FRAGMENT DO PRZECZYTANIA ▸

● ● ●

Dyscyplina, którą uprawia, czyli górskie biegi ultra, to zajęcie tylko dla najtwardszych. A Paulina Tracz z Wierzbnej jest w absolutnej krajowej czołówce. Mijający rok był dla niej bardzo dobry. Wygrała „setkę” w Krynicy, wygrała morderczy bieg we Włoszech, rok kończy na pierwszym miejscu w Polsce w klasyfikacji ITRA.
Kiedy była dzieckiem, zobaczyła w telewizji bieg mężczyzn na 10 tysięcy metrów. – Zastanawiałam się wtedy, jak to jest możliwe, że oni mogą tak przebiec dziesięć kilometrów? Teraz wiem, że samo pokonanie tego dystansu to nie problem, choć wciąż podziwiam tempo, w jakim oni to robią – uśmiecha się Paulina Tracz. Dziś sama ma na koncie sukcesy w biegach na znacznie większych dystansach. Najdłuższe to te po 100 kilometrów. W tym roku zamierza pobić ten rekord i pobiec we Włoszech w biegu na.... 125 kilometrów.
Pierwsza na 100 kilometrów
Paulina Tracz, dziewczyna z Wierzbnej, jest najwyżej sklasyfikowaną w Polsce zawodniczką w falsyfikacji ITRA (International Trail Running Association), w której bierze się pod uwagę nie tylko dystans biegu, ale i przewyższenia. W tym roku wygrała prestiżowy Bieg 7 Dolin w Krynicy na dystansie 100 km. Była pierwszą kobietą na mecie, a w ogóle wyprzedziło ją tylko 8 mężczyzn. W poprzednich latach była tam trzecia, druga, w 2019 roku udało się wygrać. Mordercze biegi po górach to jest to, co Paulina Tracz kocha najbardziej. Dla kogoś, kto na stałe mieszka na płaskim terenie, już sam fakt biegu po górach to trudność. Do tego dochodzi ukształtowanie trasy, przewyższenia, kamienie na drodze i niewiadoma pogoda. – W ubiegłym roku podczas biegu w Dolomitach na 87 kilometrów było tak gorąco, że trudno było to wytrzymać. Nikt nie był na to przygotowany, uratowały nas górskie strumienie. Pogoda to czynnik bardzo istotny. Ja zdecydowanie wolę już deszcz od upału – mówi Paulina Tracz. Mimo upału w Dolomitach wygrała.

● ● ●

ZAPISANE DANE ▸
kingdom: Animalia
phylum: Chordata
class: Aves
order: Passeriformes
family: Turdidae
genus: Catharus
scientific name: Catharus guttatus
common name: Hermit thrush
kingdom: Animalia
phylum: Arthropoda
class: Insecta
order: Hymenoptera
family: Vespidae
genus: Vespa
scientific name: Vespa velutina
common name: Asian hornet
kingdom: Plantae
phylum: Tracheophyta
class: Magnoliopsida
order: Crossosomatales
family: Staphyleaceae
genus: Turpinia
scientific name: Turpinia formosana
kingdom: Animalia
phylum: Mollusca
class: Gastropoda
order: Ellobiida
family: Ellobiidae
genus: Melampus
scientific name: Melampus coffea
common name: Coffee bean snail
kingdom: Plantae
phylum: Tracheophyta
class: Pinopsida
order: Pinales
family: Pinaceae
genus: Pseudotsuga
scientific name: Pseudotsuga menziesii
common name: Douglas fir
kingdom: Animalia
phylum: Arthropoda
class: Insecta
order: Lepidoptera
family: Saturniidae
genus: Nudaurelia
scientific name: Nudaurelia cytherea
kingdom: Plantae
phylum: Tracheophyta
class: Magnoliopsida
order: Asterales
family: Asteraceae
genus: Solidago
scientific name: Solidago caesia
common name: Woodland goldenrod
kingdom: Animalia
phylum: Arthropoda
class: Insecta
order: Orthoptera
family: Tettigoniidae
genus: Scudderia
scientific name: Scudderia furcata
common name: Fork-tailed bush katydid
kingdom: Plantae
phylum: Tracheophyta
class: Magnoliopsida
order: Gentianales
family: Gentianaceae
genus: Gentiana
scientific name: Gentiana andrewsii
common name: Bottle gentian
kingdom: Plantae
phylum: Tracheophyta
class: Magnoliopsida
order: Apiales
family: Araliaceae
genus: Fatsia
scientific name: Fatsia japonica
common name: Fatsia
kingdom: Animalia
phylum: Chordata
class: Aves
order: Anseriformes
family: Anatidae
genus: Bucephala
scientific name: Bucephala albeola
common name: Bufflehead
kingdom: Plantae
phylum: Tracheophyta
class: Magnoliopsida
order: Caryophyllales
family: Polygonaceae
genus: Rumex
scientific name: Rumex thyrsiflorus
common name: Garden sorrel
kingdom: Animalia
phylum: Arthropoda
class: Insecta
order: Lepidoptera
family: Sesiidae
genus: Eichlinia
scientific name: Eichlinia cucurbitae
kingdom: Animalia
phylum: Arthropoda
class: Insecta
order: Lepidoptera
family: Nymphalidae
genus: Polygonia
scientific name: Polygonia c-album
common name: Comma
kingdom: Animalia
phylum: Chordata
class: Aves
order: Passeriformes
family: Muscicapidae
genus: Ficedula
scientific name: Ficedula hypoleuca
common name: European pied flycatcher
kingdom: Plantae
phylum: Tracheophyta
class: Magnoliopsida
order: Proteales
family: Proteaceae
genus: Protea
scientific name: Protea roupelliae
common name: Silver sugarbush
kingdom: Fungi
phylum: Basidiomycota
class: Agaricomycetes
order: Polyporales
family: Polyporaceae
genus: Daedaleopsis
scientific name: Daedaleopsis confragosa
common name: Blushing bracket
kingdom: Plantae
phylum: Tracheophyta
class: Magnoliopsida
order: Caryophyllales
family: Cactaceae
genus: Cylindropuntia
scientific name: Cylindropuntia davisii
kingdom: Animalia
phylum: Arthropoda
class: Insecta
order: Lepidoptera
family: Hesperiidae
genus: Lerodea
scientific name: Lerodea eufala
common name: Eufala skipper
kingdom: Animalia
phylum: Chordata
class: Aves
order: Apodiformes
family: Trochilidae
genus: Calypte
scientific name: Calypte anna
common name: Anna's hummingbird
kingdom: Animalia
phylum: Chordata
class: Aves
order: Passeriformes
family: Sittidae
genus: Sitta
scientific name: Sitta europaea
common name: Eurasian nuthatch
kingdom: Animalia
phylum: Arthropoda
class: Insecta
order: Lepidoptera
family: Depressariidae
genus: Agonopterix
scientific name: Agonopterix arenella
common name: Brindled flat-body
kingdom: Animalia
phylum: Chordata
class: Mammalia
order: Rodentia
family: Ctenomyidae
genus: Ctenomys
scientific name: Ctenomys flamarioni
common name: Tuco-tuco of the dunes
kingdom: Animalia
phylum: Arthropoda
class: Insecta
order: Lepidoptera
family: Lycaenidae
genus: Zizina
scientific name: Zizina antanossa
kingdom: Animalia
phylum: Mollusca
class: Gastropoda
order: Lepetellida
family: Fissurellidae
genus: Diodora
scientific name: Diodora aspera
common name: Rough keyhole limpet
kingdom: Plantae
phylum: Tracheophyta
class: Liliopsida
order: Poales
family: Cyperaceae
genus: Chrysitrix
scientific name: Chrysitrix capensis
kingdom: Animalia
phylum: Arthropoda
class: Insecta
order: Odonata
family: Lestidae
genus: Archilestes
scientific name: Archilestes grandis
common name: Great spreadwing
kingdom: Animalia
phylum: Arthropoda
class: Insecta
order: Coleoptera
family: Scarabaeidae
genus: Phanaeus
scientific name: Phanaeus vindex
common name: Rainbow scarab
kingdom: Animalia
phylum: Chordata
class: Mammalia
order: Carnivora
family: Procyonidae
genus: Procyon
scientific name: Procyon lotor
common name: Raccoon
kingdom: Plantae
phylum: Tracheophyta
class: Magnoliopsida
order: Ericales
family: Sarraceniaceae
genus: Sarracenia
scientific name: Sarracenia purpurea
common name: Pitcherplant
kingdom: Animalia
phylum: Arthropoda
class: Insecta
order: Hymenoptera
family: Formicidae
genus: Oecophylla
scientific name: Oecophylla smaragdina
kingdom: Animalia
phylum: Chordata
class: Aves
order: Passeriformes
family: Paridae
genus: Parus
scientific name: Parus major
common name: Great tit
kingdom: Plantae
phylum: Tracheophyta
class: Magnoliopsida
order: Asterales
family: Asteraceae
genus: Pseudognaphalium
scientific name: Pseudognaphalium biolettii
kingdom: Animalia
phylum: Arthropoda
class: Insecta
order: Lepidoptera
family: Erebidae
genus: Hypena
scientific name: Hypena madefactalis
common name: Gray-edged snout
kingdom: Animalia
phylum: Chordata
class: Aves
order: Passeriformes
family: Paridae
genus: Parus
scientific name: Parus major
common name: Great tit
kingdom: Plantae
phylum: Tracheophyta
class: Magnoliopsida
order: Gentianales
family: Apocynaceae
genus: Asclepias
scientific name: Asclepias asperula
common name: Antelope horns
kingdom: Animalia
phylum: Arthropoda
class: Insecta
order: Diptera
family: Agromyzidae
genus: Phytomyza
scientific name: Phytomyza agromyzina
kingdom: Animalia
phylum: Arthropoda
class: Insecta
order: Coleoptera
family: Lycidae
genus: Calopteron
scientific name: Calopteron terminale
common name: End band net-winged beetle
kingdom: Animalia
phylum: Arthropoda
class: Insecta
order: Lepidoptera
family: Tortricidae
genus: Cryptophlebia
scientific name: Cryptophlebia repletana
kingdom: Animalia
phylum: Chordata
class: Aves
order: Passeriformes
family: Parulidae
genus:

● ● ●

POLECENIE ▸ Proszę napisać dalszy ciąg tekstu o Paulinie Tracz, zaczynając od miejsca, w którym się kończy. Rekordy pochodzą z innego źródła niż tekst o Paulinie Tracz.

ODPOWIEDŹ ▸
Patrzyłam jak zaczarowana
W okresie szkolnym nic nie zapowiadało, że będzie tak wybitnym sportowcem, choć lubiła pojeździć na rowerze i kochała piłkę nożną. W Cieszacinie Małym, gdzie się wychowywała, futbolówkę kopała z kolegami i bratem. Gdy chłopakom brakowało bramkarza, Paulina potrafiła nawet stanąć między słupkami. Po przeprowadzce do Wierzbnej futbol już nie był dla niej tak ważny. Trochę biegała z koleżanką, ale – jak dziś wspomina – było to zupełnie amatorskie truchtanie. WF lubiła i w gimnazjum, i w jarosławskim liceum, ale nawet wtedy nie czuła jeszcze, że ma w sobie szczególną moc. Dopiero jako studentka resocjalizacji w Rzeszowie zainteresowała się bieganiem na poważnie. – Chciałam schudnąć. Pamiętam, że wyszłam z zajęć, które odbywały się przy ulicy Jałowego. Akurat tamtędy wiodła trasa pierwszego Biegu Niepodległości w Rzeszowie. Patrzyłam jak zaczarowana na tych biegnących ludzi i myślałam „Kurczę, ja ja bym chciała tak kiedyś pobiec...” – wspomina dziś. Po około pół roku pobiegła w półmaratonie.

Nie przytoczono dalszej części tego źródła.